**** Source data ****
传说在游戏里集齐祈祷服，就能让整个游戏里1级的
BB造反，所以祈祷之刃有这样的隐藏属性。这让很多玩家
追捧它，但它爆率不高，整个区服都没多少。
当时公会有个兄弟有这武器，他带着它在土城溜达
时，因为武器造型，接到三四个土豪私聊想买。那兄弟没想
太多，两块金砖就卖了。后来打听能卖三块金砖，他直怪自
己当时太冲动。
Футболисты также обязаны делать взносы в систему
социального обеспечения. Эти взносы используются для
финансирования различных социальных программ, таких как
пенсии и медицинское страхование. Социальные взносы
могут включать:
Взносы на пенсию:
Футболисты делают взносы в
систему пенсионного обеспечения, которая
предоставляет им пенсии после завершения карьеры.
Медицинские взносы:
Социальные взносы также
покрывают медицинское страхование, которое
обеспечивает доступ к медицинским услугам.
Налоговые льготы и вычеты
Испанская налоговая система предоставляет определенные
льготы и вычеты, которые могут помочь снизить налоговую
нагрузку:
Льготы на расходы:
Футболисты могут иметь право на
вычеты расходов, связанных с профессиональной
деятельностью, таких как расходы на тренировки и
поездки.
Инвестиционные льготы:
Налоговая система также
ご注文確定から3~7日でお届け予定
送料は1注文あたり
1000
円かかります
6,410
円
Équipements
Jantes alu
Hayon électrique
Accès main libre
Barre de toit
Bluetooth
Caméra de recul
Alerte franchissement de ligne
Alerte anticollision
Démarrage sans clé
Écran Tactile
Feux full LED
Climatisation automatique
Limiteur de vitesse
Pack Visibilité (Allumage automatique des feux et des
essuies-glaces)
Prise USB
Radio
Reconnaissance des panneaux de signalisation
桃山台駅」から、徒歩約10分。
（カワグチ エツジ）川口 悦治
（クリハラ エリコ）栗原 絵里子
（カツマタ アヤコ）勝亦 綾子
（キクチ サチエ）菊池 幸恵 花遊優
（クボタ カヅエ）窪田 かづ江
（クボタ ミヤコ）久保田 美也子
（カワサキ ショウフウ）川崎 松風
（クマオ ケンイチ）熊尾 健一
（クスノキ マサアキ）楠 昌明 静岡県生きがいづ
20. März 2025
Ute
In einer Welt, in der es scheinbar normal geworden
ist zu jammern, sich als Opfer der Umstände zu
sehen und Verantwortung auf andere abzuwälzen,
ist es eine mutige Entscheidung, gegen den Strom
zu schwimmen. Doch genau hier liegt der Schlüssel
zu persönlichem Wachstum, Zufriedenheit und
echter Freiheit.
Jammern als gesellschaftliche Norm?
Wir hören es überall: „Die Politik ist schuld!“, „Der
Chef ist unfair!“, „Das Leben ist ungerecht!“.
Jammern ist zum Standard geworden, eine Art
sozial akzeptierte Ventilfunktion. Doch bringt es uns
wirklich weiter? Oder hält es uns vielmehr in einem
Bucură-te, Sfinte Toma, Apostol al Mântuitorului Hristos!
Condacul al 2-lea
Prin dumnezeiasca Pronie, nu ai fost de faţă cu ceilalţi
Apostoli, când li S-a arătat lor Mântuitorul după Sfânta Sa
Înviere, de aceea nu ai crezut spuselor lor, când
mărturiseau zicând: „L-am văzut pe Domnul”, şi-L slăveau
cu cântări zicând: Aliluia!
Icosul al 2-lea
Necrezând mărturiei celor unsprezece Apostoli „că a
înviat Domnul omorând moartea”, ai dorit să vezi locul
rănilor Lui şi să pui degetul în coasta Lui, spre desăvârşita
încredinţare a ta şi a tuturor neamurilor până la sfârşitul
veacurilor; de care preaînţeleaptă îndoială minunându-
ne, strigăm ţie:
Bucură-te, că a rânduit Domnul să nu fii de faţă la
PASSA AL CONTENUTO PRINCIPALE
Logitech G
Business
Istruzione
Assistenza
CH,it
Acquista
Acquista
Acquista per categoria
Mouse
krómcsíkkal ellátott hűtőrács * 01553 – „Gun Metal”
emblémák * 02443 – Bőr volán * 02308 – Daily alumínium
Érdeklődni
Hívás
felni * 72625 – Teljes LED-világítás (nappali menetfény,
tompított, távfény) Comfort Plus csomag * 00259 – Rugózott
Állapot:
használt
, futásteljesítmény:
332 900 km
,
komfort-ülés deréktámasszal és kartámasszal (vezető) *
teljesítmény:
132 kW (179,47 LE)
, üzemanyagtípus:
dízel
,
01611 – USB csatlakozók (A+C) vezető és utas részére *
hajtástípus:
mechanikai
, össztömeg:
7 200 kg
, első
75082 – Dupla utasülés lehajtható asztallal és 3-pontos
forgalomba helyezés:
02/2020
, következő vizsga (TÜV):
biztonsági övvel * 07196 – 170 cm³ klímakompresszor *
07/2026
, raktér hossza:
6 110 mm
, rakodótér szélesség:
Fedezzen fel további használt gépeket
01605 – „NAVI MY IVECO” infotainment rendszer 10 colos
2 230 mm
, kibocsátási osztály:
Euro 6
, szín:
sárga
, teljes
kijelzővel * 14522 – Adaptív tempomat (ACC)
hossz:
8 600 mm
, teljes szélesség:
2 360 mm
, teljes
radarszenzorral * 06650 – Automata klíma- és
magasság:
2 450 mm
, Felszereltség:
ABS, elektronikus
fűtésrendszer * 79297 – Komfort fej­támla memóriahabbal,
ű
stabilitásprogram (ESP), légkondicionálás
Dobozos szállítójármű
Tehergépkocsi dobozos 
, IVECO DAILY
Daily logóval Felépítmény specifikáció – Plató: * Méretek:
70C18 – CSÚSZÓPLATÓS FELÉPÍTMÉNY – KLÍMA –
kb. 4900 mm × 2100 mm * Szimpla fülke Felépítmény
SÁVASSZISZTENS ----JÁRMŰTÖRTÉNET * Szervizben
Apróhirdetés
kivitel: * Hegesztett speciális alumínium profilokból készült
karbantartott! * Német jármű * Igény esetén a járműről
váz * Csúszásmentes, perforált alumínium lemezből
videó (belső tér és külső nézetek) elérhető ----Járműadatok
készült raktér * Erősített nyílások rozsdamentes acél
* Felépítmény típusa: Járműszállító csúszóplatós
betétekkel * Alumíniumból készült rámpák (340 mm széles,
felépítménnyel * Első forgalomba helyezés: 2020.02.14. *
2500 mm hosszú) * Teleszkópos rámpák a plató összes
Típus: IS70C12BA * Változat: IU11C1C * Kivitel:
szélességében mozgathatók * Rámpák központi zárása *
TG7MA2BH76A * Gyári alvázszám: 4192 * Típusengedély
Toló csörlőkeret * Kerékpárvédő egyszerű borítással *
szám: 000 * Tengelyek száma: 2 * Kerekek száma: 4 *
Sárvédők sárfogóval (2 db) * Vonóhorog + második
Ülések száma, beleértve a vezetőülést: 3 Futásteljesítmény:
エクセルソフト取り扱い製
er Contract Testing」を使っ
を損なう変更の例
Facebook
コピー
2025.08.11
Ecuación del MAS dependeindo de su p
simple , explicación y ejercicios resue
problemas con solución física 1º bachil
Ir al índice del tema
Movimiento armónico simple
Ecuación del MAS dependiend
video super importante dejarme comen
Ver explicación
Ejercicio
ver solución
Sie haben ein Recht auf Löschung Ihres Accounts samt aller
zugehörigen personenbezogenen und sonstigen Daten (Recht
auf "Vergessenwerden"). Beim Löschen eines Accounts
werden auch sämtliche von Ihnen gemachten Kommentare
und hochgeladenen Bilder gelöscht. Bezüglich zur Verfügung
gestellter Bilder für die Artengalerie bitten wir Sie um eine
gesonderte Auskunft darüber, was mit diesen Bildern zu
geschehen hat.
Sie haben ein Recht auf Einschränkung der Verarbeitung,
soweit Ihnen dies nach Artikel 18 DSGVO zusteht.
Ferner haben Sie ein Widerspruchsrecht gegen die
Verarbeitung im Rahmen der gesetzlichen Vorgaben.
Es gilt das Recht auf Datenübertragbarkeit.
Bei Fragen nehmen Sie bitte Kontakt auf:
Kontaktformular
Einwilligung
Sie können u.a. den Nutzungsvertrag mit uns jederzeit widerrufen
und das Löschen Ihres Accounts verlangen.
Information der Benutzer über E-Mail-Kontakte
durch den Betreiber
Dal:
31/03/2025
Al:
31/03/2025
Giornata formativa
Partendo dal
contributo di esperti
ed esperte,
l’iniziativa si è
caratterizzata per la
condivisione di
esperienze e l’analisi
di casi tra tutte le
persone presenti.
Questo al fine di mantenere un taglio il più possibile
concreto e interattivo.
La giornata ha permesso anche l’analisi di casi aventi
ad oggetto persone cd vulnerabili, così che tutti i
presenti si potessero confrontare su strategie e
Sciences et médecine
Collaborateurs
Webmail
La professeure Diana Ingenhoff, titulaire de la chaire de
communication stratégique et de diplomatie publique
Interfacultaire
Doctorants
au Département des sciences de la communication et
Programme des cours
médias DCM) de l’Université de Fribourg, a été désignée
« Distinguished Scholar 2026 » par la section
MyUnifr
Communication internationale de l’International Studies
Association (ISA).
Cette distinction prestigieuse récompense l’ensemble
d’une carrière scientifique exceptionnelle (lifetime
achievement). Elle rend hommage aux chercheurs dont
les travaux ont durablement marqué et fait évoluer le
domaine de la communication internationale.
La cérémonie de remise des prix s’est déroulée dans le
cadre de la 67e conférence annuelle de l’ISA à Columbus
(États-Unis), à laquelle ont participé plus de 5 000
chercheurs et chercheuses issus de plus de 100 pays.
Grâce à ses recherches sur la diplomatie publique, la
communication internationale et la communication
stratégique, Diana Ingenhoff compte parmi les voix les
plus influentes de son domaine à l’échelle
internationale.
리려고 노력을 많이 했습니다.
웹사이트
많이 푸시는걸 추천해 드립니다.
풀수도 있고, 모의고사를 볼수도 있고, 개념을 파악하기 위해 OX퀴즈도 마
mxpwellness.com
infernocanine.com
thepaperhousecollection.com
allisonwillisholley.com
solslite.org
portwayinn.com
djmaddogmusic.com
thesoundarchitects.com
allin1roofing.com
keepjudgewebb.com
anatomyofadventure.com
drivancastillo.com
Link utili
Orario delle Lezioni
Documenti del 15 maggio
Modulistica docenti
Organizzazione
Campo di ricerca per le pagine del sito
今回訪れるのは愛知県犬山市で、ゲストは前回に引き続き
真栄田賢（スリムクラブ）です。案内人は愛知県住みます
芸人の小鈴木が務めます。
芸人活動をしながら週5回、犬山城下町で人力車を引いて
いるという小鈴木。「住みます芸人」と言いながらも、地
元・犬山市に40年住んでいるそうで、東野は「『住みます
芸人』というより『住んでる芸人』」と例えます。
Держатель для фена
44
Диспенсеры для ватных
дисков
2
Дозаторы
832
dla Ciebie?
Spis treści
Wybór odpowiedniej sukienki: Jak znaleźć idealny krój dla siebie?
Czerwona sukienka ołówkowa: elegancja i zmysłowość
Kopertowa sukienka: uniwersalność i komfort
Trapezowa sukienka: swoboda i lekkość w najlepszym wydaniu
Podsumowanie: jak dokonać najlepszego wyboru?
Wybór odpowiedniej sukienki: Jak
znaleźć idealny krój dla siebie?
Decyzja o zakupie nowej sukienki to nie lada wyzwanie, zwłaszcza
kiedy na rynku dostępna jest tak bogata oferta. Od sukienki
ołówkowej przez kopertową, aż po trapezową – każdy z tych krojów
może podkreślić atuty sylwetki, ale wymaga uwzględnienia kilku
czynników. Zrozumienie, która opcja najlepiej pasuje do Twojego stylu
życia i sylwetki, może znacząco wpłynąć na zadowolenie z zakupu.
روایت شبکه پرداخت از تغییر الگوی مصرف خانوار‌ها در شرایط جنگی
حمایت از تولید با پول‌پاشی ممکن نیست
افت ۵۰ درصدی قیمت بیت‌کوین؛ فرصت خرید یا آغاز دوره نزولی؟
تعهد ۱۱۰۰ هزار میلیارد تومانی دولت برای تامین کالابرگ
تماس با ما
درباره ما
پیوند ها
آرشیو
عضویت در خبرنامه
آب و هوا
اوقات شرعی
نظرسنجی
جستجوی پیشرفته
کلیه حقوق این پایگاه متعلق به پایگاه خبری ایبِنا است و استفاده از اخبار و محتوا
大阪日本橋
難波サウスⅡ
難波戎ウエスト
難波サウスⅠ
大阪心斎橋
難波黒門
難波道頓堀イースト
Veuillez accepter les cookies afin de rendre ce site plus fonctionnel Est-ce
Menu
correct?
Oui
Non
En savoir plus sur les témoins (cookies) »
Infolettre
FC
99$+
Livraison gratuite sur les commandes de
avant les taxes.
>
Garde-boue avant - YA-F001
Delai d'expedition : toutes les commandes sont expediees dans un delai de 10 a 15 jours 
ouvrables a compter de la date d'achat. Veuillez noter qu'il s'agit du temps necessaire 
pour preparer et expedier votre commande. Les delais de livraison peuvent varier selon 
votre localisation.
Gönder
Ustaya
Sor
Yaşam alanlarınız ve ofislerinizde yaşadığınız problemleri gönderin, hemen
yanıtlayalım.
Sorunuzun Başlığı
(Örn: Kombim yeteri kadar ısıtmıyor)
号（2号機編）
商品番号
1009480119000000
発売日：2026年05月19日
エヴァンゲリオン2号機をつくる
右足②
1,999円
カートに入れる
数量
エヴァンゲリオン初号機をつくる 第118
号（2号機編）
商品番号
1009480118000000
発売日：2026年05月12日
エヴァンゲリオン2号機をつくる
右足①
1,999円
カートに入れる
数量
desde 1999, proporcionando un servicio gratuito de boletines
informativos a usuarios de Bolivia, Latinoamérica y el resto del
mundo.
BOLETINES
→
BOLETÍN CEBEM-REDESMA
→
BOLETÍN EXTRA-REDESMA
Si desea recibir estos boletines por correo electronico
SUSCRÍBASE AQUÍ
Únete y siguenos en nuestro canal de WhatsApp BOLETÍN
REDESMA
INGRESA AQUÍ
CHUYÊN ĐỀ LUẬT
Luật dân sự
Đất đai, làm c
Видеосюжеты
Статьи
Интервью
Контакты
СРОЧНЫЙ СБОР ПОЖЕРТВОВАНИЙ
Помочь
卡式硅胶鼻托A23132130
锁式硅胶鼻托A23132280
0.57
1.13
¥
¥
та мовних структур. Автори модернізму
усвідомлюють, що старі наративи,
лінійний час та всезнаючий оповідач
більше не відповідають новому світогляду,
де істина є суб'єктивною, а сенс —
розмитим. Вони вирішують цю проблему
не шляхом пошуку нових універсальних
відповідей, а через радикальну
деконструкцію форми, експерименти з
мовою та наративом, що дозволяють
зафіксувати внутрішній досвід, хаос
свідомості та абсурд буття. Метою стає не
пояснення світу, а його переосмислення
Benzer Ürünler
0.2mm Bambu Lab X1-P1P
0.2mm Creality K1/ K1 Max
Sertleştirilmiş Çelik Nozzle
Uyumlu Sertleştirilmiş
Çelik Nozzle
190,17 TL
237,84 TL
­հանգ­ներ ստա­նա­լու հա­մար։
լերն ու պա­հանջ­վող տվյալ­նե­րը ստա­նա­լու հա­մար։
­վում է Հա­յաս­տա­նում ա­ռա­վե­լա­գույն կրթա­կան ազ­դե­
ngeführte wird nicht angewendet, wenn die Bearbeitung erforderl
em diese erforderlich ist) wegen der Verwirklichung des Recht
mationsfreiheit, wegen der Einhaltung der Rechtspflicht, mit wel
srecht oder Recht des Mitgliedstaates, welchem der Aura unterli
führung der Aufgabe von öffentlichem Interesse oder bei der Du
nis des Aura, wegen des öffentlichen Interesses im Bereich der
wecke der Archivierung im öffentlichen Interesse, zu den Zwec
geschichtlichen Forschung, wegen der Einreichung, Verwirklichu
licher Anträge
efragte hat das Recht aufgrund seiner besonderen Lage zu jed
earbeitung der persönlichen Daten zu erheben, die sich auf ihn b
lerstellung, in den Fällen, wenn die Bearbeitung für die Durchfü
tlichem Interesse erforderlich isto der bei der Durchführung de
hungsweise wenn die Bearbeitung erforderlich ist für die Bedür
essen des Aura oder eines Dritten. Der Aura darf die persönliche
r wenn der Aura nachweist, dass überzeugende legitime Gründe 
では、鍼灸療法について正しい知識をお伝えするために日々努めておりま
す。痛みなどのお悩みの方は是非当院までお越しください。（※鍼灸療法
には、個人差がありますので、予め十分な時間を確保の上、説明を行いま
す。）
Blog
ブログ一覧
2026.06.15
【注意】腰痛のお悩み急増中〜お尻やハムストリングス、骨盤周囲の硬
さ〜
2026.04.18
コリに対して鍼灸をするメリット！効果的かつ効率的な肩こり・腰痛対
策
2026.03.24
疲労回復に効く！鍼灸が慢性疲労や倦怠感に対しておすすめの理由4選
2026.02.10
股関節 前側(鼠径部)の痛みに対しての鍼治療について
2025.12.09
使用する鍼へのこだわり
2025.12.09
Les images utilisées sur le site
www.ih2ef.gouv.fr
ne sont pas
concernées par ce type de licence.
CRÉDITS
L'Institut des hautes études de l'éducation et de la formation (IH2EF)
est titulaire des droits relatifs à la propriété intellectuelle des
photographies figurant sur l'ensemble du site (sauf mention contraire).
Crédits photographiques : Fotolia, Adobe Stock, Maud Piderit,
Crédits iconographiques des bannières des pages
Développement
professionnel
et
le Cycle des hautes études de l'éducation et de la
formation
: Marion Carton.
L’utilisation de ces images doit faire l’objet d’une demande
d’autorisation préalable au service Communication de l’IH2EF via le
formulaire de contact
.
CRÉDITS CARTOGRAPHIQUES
****
• [Work to complete]:
Beginning with the line that has "Trapezowa sukienka: swoboda" and ending with the line that has "Decyzja o zakupie", set down the lines above exactly and include no others.

• [Output]:
Trapezowa sukienka: swoboda i lekkość w najlepszym wydaniu
Podsumowanie: jak dokonać najlepszego wyboru?
Wybór odpowiedniej sukienki: Jak
znaleźć idealny krój dla siebie?
Decyzja o zakupie nowej sukienki to nie lada wyzwanie, zwłaszcza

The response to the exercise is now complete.